"(...) Dada su experiencia de argentino exiliado en Barcelona, ¿está
de acuerdo en que, como asegura el catalanismo, Cataluña es una “tierra
de acogida”?
En las últimas décadas, sobre todo después de la Segunda Guerra
Mundial, casi todas las regiones avanzadas de América y Europa han sido
tierras de acogida. Cataluña no es una excepción. Sin embargo, si por
“tierra de acogida” entendemos una sociedad que acoge generosamente a
los que se establecen allí, es archisabido que la catalana no es lo que
se dice una sociedad abierta.
Cuando llegué a Barcelona en 1976, ya me
chocó que se hablase de los andaluces o extremeños como de inmigrantes.
Me parecía extraño que una región considerase a sus connacionales de
otras regiones como extranjeros. Aquello ya era un indicio de que en
Cataluña existía una cultura doble: una específica y local, y otra
levantada y sostenida por los ciudadanos del resto de España.
Sostiene que el nacionalismo ha usado la lengua “como frontera”.
Los nacionalismos suelen recurrir a tres argumentos para justificar
sus reivindicaciones. Por un lado, presentan una nación oprimida,
circunstancia habitual en los procesos de colonización tras conquista.
Puesto que aquí no hubo ni conquista ni la opresión consiguiente, el
nacionalismo catalán no ha tenido prurito en falsear la historia para
crearse un enemigo opresor.
El segundo motivo suele ser la religión, que ha sido causa de
conflictos permanentes desde el final del Imperio Romano. Y, por último,
suele aducirse la supuesta unidad espiritual de los hablantes de una
lengua, aunque es bien sabido que la lengua sirve tanto para cohesionar
como para separar. Sirve para comunicarnos con nuestros semejantes, pero
también para alejarnos del otro –ahí están las diferencias sociales
marcadas por los vocabularios y los acentos–.
En Cataluña, a falta de un argumento religioso y siendo discutible el
de la opresión –la manifiesta prosperidad de la sociedad catalana
siempre ha estado vinculada a España–, sólo quedaba la lengua. Ahora, el
catalán, que otrora fuera perseguido, se usa como un instrumento de
afirmación nacional y con los mismos propósitos excluyentes y
discriminatorios que empleó el franquismo después de la guerra civil.
Recientemente, el Tribunal Constitucional ha tumbado las
multas que la Generalitat impone a los comercios que no usan el catalán.
¿Le parecen legítimas dichas sanciones?
No, evidentemente. Los ciudadanos catalanohablantes, que usan su
lengua en su círculo íntimo, tienen razón cuando se quejan de que se les
obliga a expresarse en otra lengua al cambiar de entorno. Pero hay
matices relevantes: el bilingüismo siempre ha sido un fenómeno normal,
cuando menos, en Barcelona y en el resto de las ciudades catalanas.
La
denominada “otra lengua” no es sino un vehículo de intercambio social,
necesario por otra parte en una España integrada. En cambio, la
costumbre de responder en catalán frente a un ciudadano de habla hispana
no es más que grosería y cerrilismo.

Registros extraídos >>
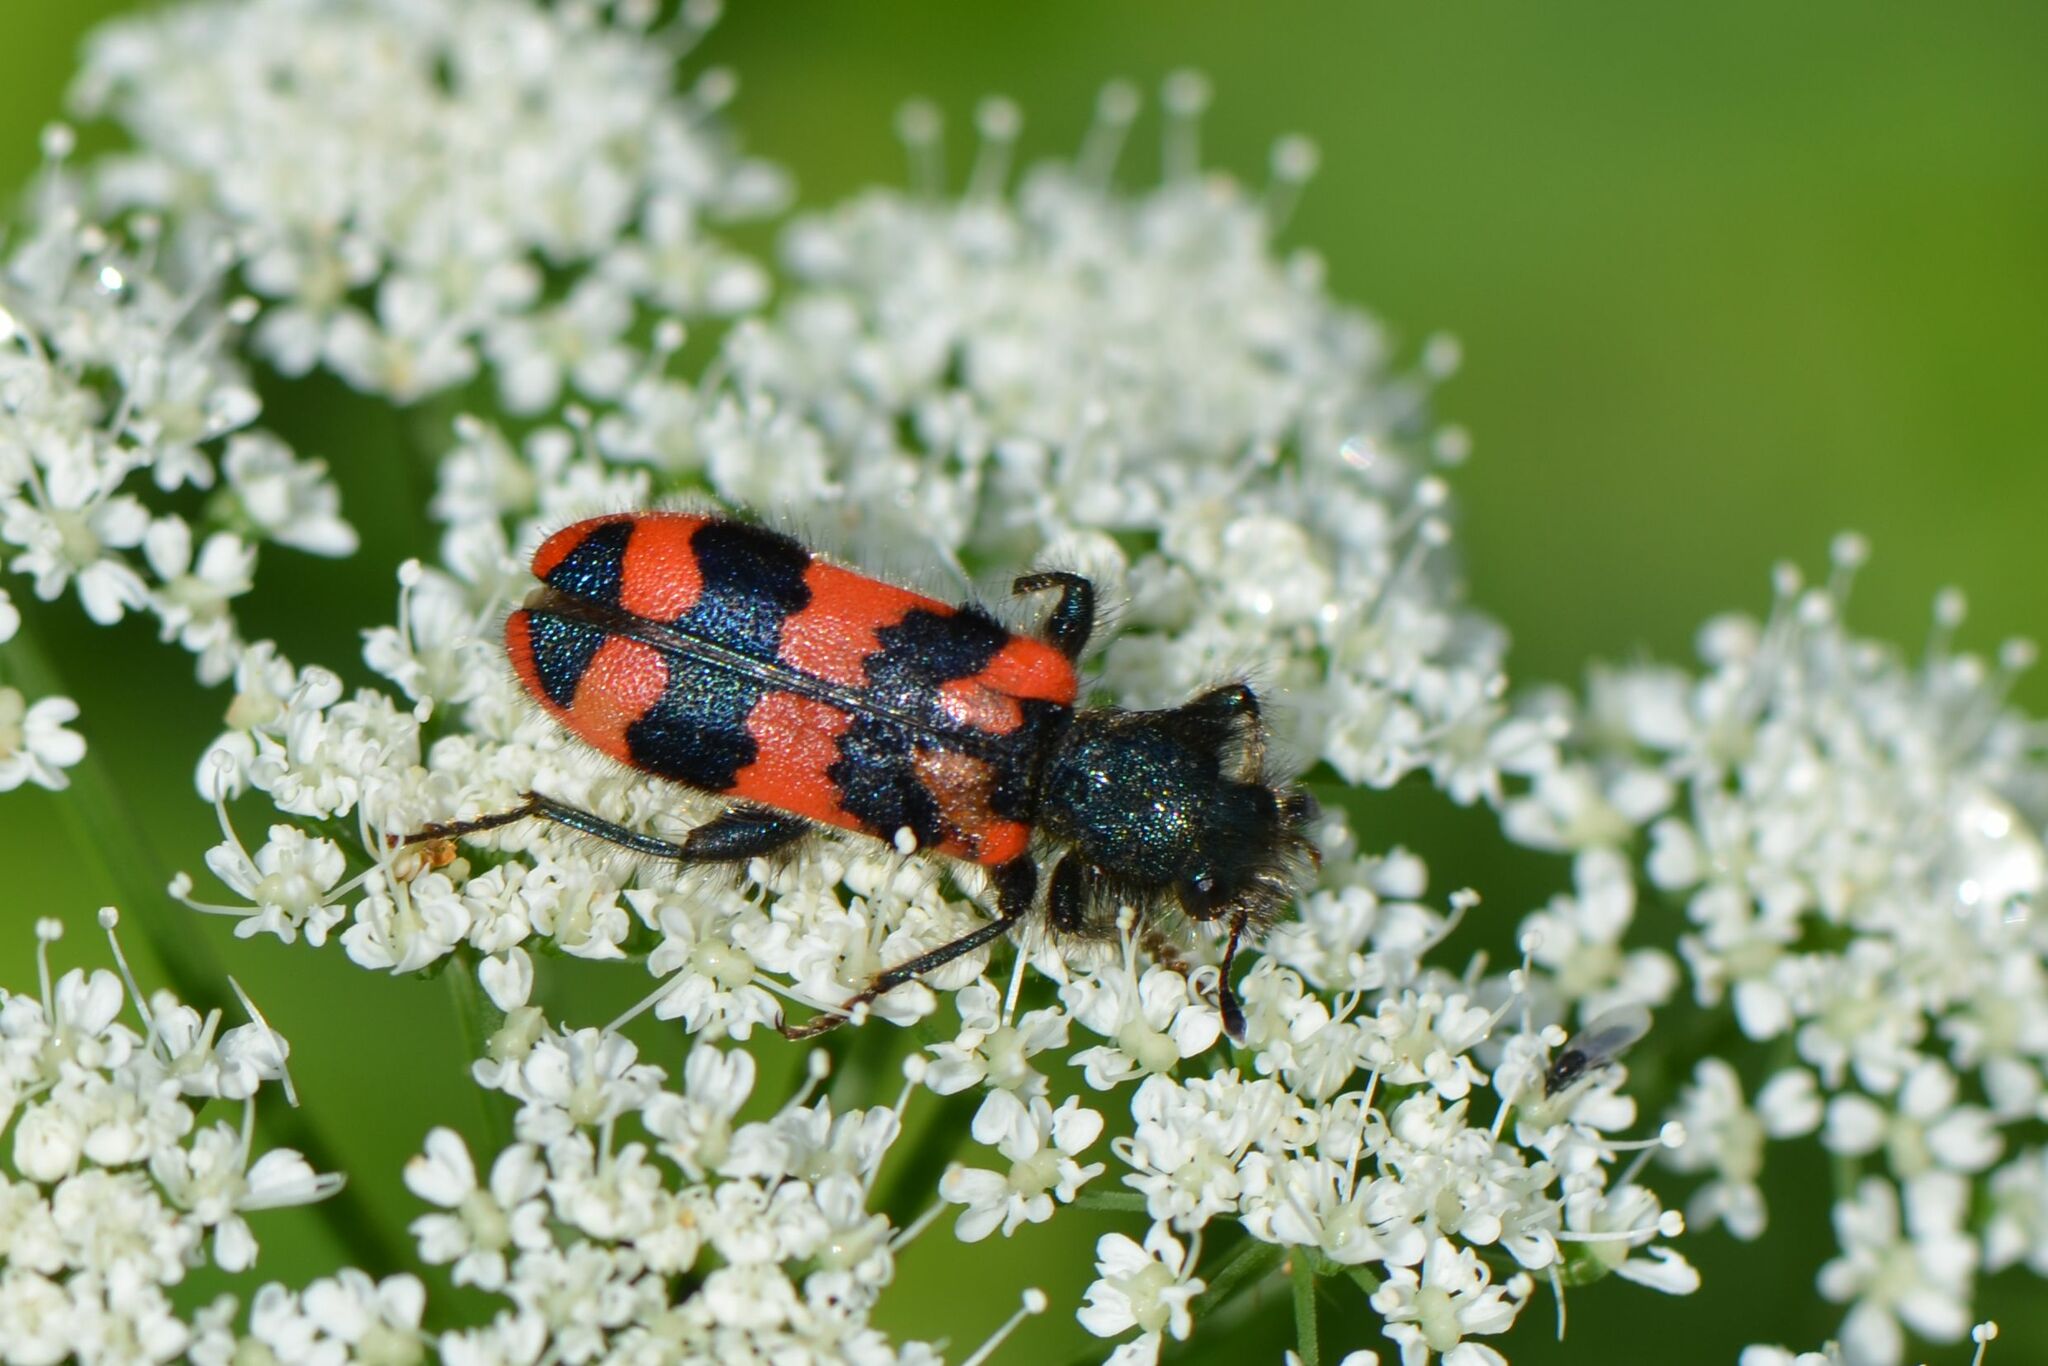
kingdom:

* * *

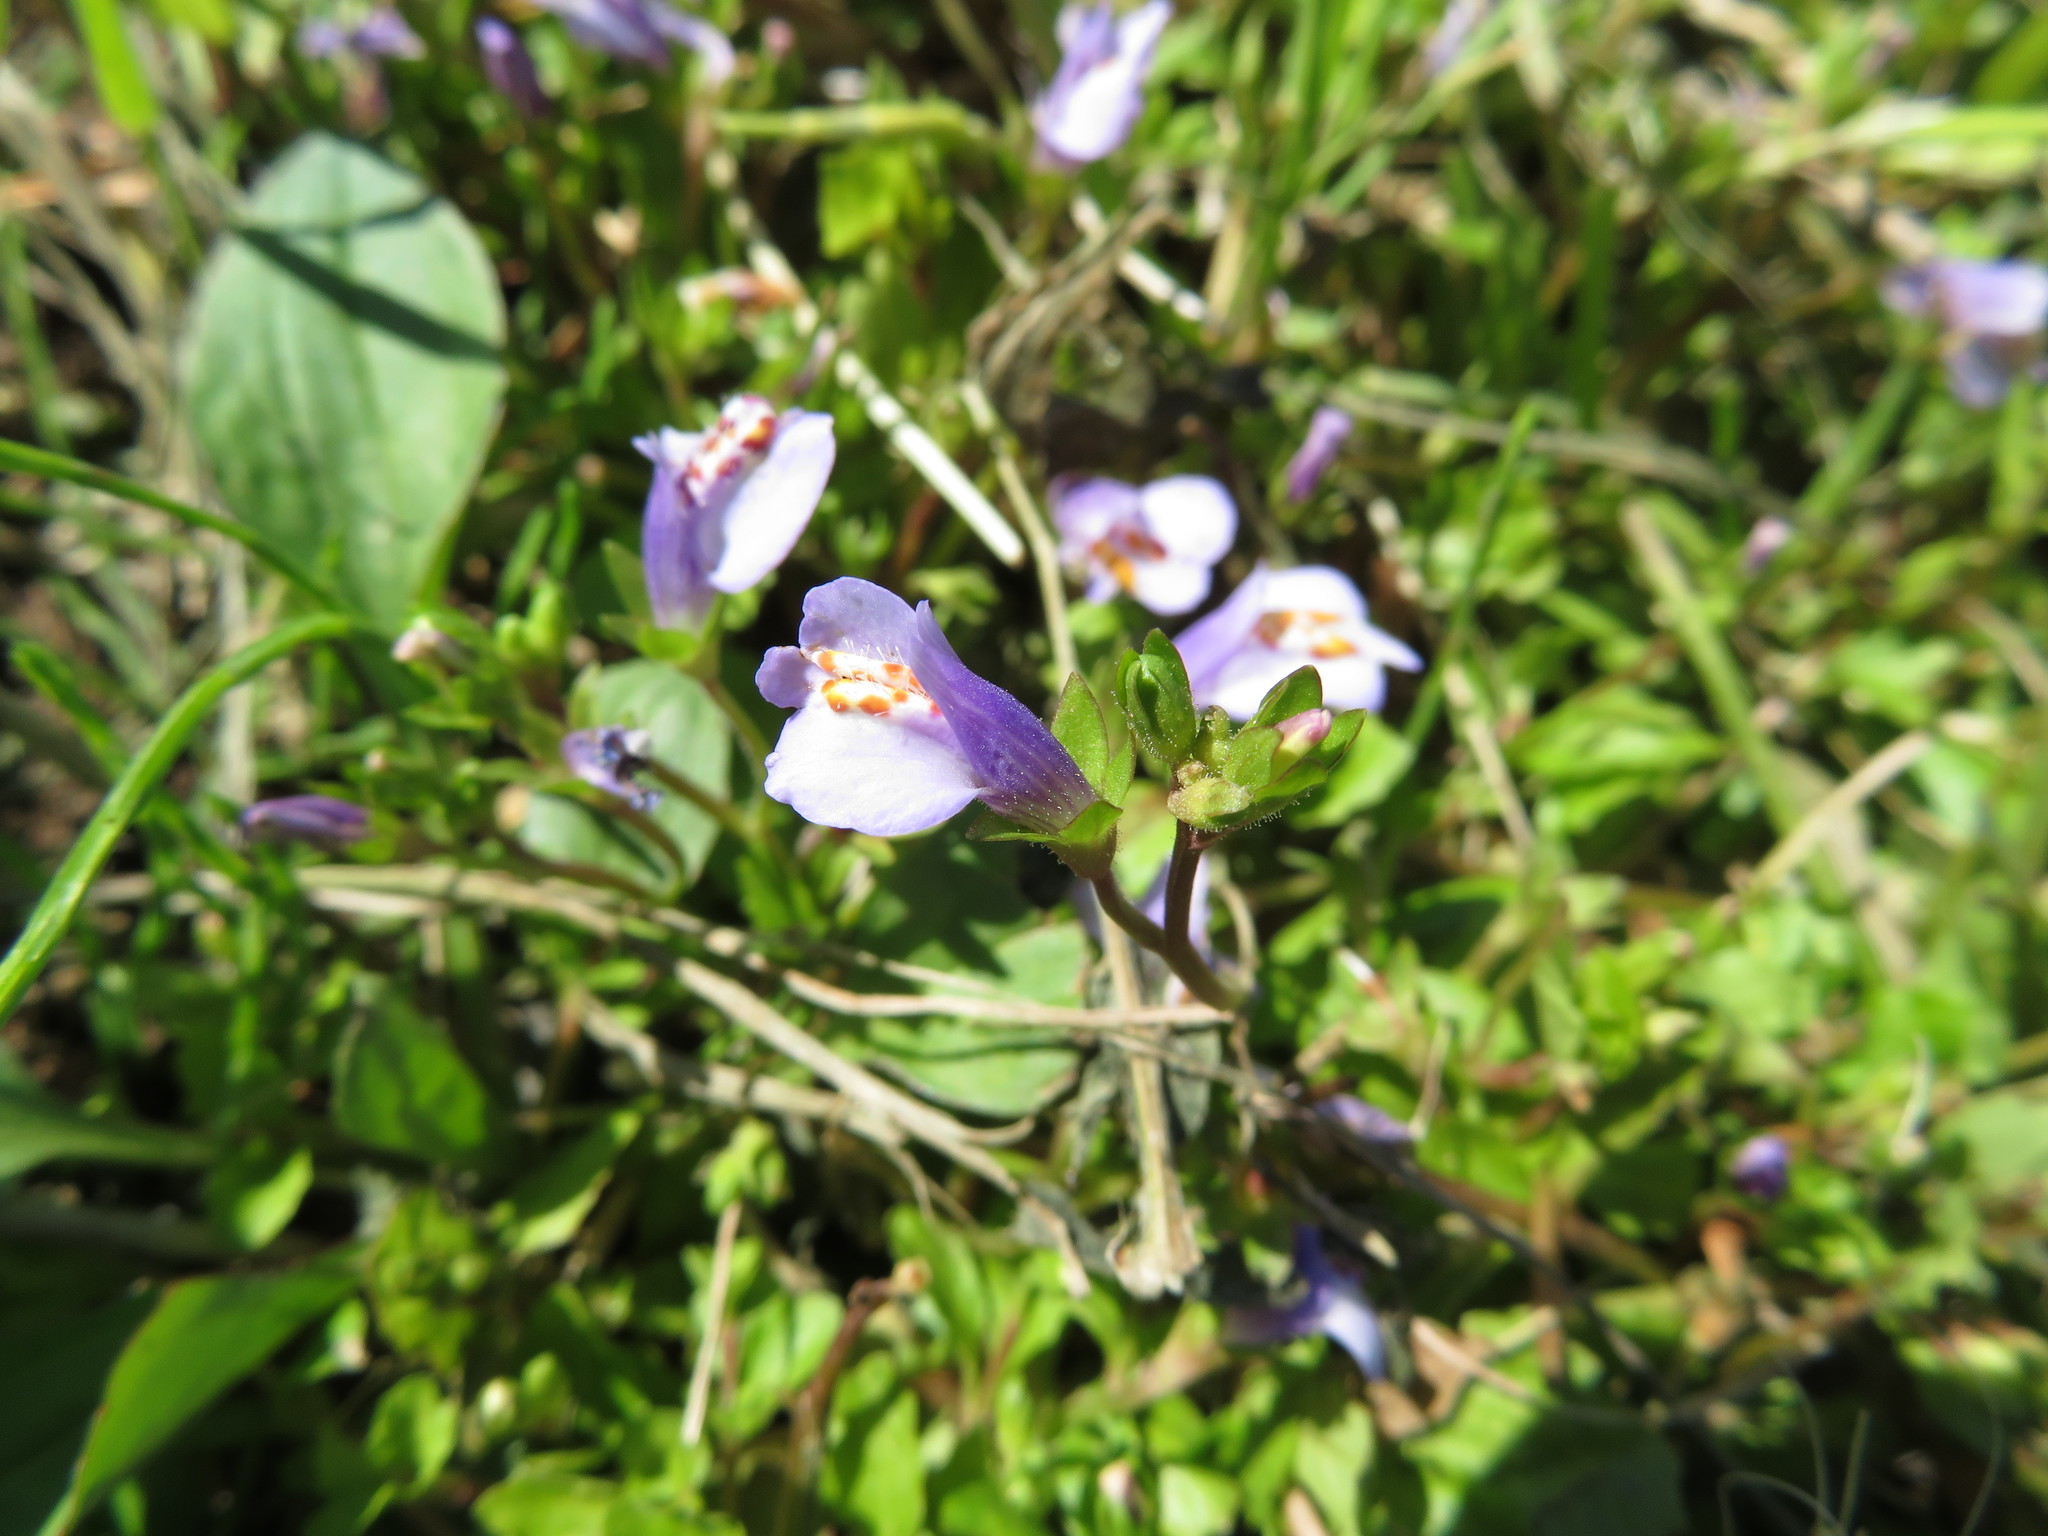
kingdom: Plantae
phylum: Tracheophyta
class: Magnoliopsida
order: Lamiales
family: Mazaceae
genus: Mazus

Tus tareas >>
1: Transcribe literalmente el fragmento de la entrevista sobre el nacionalismo catalán que va desde "No, evidentemente. Los" hasta "las ciudades catalanas.", ambos incluidos.
2: Según la entrevista sobre el nacionalismo catalán, ¿cuáles son los argumentos a los que suelen recurrir los nacionalismos para justificar sus reivindicaciones? Enuméralos todos.

Soluciones por tarea >>
1:
No, evidentemente. Los ciudadanos catalanohablantes, que usan su
lengua en su círculo íntimo, tienen razón cuando se quejan de que se les
obliga a expresarse en otra lengua al cambiar de entorno. Pero hay
matices relevantes: el bilingüismo siempre ha sido un fenómeno normal,
cuando menos, en Barcelona y en el resto de las ciudades catalanas.

2:
- La presentación de una nación oprimida
- La religión
- La supuesta unidad espiritual de los hablantes de una lengua